E Roon Kang lives and works in New York, where he operates the interdisciplinary design and research studio Math Practice, with a focus “studying, evaluating, and criticizing complex systems and [the] pursuit of efficiency.” He’s also an assistant professor of interaction design at Parsons School of Design, where he directs its BFA Communication Design program.
At Parsons, as with Math Practice, Kang comes up against questions of scale—of the student body, the part-time faculty (numbering at just below 100), and the number of classes that they run. He’s inherited a program that’s rapidly expanding and in flux, and is always striving to adapt to contemporary times. We talked to him about how he thinks about design today and what he sees as the future of design education.
How do you see undergraduate education changing?
If anything, I would like to see design education being less about technical skills and more about graphic design as giving a structure to knowledge, or as a tool to give knowledge a structure and a form. But I don’t know how to make that happen yet.
In many ways, education needs to change. In the future, a lot of things will be automated. So a lot of the jobs that we currently consider the role of a graphic designer will fall under APIs. From a technological standpoint, education needs to change to meet those changes.
When you talk about design as the structure of thought, I feel like that’s a perfect way of articulating what design is. Who do you think is doing interesting thinking or writing in that space?
This is an active topic for many of the conversations I am having with my studio mate, Andrew LeClair who also teaches at Parsons, who I’m indebted for many of these thoughts. We talked about this very question a while ago. We thought Karl Gerstner had some similar ways of thinking about design, and Muriel Cooper also thought and operated in similar vein.
Andrew and I proposed a research project together at Parsons, in which we would create a library of “hands-free publications.” In other words, printed publications that are designed by scripts, not by human hand, and not laid out in, say, InDesign. This goes back to the realization that maybe the core value that we provide in each of our design studios is not what’s traditionally called graphic design. But then, what is it?
We came to realize that in many of our projects, we act as the person structuring others’ knowledge. We find a good visual representation of this structure that can function as an anchor.
So, with that in mind, am I still a graphic designer? Am I an information architect? I don’t know. But these are the things that I’m more excited about doing, and that’s what I provide to my clients.
You mentioned that Parsons refers to itself as the most technologically forward undergraduate program. Which technological changes do you predict will have the biggest influence on education?

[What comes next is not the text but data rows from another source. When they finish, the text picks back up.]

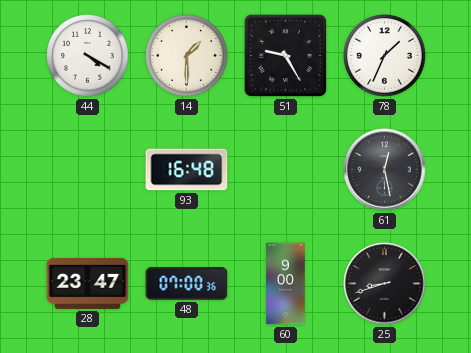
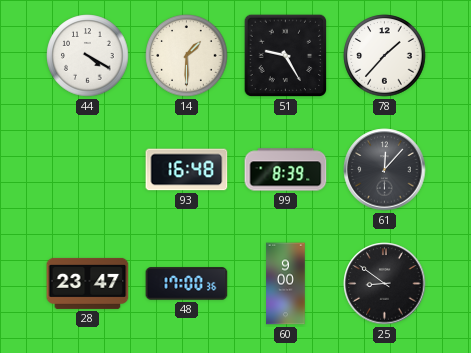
78: 1:34 -> 1:37
99: none -> 8:39
61: 12:28 -> 12:07
48: 07:00 -> 17:00
25: 8:42 -> 8:51
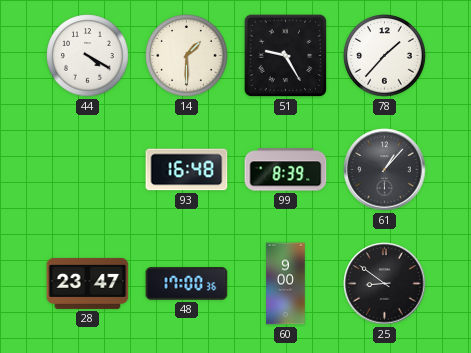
61: 12:07 -> 1:07
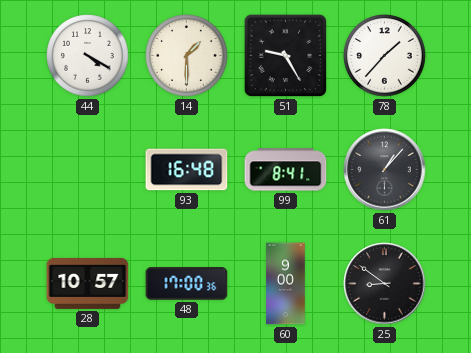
99: 8:39 -> 8:41
28: 23:47 -> 10:57
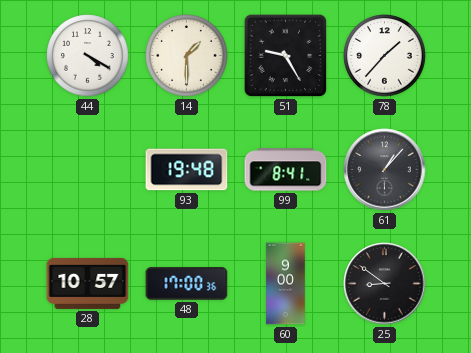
93: 16:48 -> 19:48
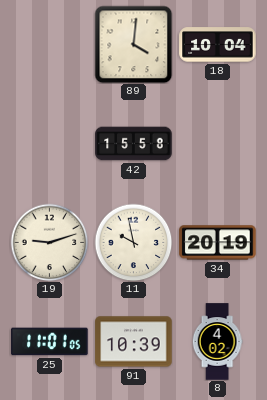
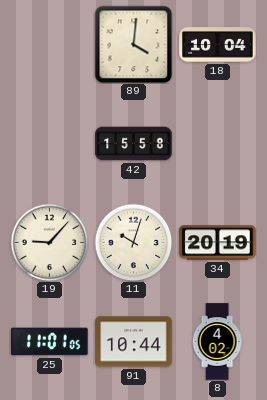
19: 9:12 -> 9:07
11: 9:58 -> 10:03
91: 10:39 -> 10:44
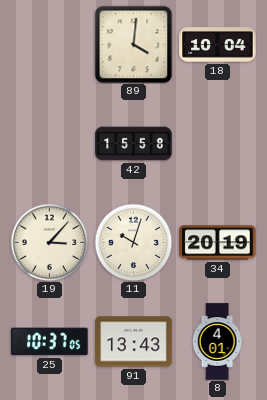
19: 9:07 -> 3:07
25: 11:01 -> 10:37
91: 10:44 -> 13:43
8: 4:02 -> 4:01
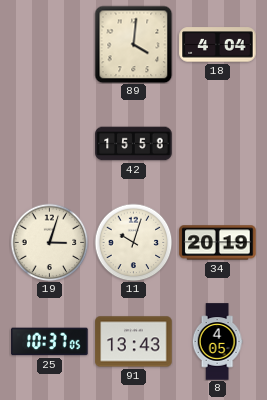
18: 10:04 -> 4:04
19: 3:07 -> 3:03
8: 4:01 -> 4:05
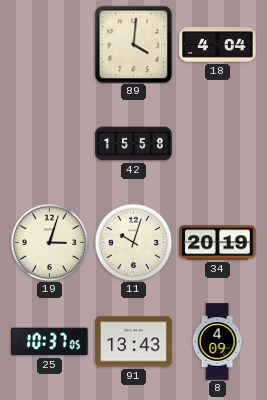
8: 4:05 -> 4:09
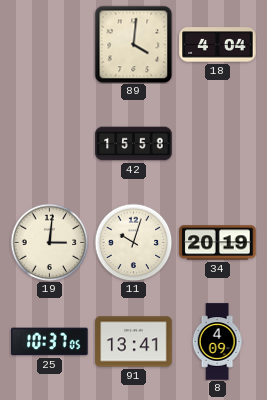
19: 3:03 -> 3:01
91: 13:43 -> 13:41
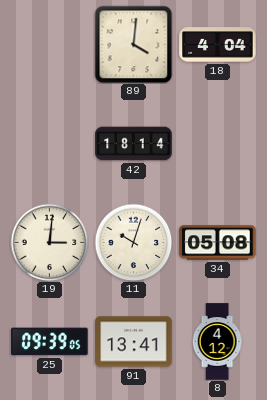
42: 15:58 -> 18:14
34: 20:19 -> 05:08
25: 10:37 -> 09:39
8: 4:09 -> 4:12
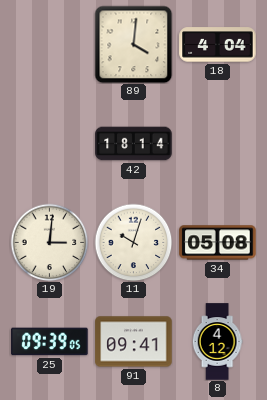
91: 13:41 -> 09:41
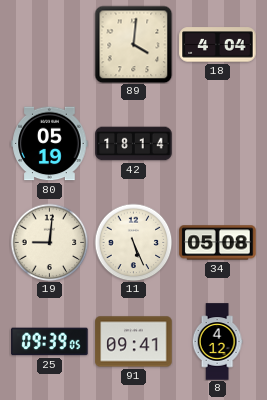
80: none -> 05:19
19: 3:01 -> 9:01
11: 10:03 -> 5:26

Personally I’m less excited about VR and AR and more interested in machine learning and AI, because that has already started to creep into the way that we design things. For example, I don’t see why someone, if they spent some serious time on it, wouldn’t be able to figure out some sort of automatic layout engine. Say, something where you can just pipe in a whole bunch of design examples throughout the history of mankind—every single page layout that has ever been produced—and let the algorithm study it and figure out patterns. Then the process of putting captions in images, for example, or creating multi-column layouts would just be a click away. It probably wouldn’t work for expressively designed books, but for the majority of books with utilitarian purposes, it’d be done.